Learn about NiFi processors | Cloudera on Premises

See what processors are available🔗

To create an effective data flow, you must understand what types of processors are available and what they are suited for. NiFi contains many processors that are available out of the box. These provide capabilities to ingest data from different systems, route, transform, process, split, and aggregate data and also distribute data to many systems. The number of processors increases in almost every Apache NiFi release.

For the complete list of NiFi processors available in this release, see the list of Supported NiFi Processors.

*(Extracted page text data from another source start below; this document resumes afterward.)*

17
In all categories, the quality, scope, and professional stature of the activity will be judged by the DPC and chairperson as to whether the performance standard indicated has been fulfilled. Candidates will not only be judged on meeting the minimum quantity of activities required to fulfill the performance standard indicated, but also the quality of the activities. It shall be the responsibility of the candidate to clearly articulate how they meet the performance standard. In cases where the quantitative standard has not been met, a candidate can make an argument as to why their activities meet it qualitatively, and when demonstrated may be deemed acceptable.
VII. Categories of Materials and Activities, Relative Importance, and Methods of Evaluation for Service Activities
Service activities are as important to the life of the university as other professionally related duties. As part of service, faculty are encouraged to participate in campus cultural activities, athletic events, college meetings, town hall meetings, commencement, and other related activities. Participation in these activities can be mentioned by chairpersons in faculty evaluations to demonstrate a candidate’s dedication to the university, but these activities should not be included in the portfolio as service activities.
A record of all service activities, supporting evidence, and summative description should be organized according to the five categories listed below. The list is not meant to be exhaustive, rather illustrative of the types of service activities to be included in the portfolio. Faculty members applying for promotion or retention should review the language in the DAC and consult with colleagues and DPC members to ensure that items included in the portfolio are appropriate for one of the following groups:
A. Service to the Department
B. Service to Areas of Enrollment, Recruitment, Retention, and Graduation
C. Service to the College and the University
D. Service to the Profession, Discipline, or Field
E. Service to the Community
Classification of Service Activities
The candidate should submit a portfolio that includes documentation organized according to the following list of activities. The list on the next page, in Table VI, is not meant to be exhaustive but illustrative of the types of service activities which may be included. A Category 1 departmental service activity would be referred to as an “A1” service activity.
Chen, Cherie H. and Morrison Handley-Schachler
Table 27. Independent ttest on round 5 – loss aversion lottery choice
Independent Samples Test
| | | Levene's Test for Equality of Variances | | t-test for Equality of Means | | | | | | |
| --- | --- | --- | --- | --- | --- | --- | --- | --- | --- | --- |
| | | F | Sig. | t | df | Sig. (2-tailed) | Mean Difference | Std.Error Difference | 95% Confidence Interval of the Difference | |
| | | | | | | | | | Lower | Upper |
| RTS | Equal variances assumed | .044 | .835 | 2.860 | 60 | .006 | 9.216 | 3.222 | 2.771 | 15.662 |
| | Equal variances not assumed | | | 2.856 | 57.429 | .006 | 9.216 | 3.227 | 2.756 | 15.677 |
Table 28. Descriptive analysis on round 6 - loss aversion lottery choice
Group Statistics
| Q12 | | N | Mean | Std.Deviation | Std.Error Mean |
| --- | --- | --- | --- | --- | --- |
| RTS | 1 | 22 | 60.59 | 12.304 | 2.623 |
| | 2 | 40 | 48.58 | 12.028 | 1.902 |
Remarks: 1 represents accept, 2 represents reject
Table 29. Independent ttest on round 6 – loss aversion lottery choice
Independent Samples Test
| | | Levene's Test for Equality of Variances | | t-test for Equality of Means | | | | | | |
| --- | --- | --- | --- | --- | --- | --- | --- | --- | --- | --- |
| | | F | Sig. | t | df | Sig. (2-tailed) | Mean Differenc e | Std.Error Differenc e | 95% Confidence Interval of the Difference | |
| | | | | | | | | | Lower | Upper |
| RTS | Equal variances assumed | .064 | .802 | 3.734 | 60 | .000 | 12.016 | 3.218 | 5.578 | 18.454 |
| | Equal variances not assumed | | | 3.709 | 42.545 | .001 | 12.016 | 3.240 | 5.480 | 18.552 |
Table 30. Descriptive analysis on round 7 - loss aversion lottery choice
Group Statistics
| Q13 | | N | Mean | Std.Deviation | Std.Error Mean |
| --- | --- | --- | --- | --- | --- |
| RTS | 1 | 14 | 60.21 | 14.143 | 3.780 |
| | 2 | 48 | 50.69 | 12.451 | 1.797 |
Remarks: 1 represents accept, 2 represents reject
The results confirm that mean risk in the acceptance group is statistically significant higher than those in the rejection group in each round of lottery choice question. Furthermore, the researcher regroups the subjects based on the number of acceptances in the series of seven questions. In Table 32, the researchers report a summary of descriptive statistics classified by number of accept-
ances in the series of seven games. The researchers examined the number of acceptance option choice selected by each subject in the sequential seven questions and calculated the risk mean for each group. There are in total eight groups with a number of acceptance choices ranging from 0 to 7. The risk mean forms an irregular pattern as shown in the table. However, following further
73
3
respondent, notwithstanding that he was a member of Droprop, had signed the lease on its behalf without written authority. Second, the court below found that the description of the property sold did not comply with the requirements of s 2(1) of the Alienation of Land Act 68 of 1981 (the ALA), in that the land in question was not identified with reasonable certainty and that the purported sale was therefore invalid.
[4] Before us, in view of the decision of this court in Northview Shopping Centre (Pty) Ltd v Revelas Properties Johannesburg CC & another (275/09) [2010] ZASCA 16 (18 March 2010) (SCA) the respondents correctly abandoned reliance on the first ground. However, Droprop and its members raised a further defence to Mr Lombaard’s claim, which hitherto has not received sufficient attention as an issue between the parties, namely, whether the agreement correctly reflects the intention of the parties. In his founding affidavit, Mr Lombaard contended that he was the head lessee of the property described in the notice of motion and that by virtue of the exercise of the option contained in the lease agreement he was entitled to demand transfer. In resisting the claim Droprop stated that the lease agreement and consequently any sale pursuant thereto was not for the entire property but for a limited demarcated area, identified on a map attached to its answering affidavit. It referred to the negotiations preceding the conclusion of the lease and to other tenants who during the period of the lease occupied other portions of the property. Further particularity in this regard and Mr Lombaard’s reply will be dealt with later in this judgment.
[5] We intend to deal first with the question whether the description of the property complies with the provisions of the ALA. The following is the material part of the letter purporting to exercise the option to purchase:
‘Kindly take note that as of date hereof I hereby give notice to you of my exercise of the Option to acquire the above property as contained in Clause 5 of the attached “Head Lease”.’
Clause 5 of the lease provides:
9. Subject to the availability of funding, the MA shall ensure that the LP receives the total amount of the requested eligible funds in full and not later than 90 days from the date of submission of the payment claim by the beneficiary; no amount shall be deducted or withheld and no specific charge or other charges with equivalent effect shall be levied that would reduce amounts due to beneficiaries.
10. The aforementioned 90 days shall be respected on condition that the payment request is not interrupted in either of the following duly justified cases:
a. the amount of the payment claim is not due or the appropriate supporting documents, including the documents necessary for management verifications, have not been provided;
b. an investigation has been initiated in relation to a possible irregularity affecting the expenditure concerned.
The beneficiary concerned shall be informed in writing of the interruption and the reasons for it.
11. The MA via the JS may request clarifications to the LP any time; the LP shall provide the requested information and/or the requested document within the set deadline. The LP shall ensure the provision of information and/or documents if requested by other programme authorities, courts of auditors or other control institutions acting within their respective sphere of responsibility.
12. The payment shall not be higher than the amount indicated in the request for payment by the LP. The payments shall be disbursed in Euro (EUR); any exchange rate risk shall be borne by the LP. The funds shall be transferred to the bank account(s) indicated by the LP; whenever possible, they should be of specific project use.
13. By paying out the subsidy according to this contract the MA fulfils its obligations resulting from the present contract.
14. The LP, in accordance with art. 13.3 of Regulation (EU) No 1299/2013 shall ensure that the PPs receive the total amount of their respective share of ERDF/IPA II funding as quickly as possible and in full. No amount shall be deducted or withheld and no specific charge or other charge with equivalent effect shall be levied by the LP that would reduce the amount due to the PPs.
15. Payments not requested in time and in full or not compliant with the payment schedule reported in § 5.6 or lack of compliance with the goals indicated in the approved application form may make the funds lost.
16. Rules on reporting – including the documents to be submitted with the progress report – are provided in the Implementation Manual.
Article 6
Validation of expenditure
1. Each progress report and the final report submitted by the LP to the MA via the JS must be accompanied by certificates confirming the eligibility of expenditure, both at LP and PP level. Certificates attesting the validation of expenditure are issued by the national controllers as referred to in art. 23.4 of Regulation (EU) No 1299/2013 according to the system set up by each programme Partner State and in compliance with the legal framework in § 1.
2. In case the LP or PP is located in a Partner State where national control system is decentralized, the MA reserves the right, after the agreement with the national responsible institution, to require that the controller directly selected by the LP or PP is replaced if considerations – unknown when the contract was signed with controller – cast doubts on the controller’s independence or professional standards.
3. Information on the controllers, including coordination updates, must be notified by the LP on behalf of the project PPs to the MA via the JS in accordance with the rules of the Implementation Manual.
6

Get more information for a processor🔗

Each processor has multiple properties and relationships, and it can be challenging to remember how all of the different pieces work for the processor. You can review a processor’s usage information by right-clicking the processor and choosing the View usage menu item.

Work with attributes🔗

Each FlowFile is created with several attributes, and these attributes change over the life of the FlowFile. The concept of a FlowFile provides three primary benefits:

It enables you to make routing decisions in the flow so that FlowFiles that meet certain criteria can be handled differently than other FlowFiles. This is done using the RouteOnAttribute and similar processors.
Attributes are used to configure processors in such a way that the configuration of the processor is dependent on the data itself. For instance, the PutFile processor uses the attributes to know where to store each FlowFile, while the directory and filename attributes may be different for each FlowFile.
Attributes provide valuable context about the data. This is useful when reviewing the provenance data for a FlowFile. You can search for provenance data that match specific criteria, and it also enables you to view this context when inspecting the details of a Provenance Event. By doing this, you gain valuable insight as to why the data was processed one way or another, by glancing at this context that is carried along with the content.

Each FlowFile has a minimum set of attributes called Common Attributes:

filename: A filename that can be used to store the data to a local or remote file system.
path: The name of a directory that can be used to store the data to a local or remote file system.
uuid: A Universally Unique Identifier that distinguishes the FlowFile from other FlowFiles in the system.
entryDate: The date and time at which the FlowFile entered the system (that is, was created). The value of this attribute is a number that represents the number of milliseconds since midnight, Jan. 1, 1970 (UTC).
lineageStartDate: Any time that a FlowFile is cloned, merged, or split, this results in a 'child' FlowFile being created. As those children are then cloned, merged, or split, a chain of ancestors is built. This value represents the date and time at which the oldest ancestor entered the system. Another way to think about this is that this attribute represents the latency of the FlowFile through the system. The value is a number that represents the number of milliseconds since midnight, Jan. 1, 1970 (UTC).
fileSize: This attribute represents the number of bytes taken up by the FlowFile’s content.

To extract attributes, add user-defined attributes, route FlowFiles based on their attributes, or perform other complex tasks with the help of attributes, see Working With Attributes in the Apache NiFi Getting Started Guide for details.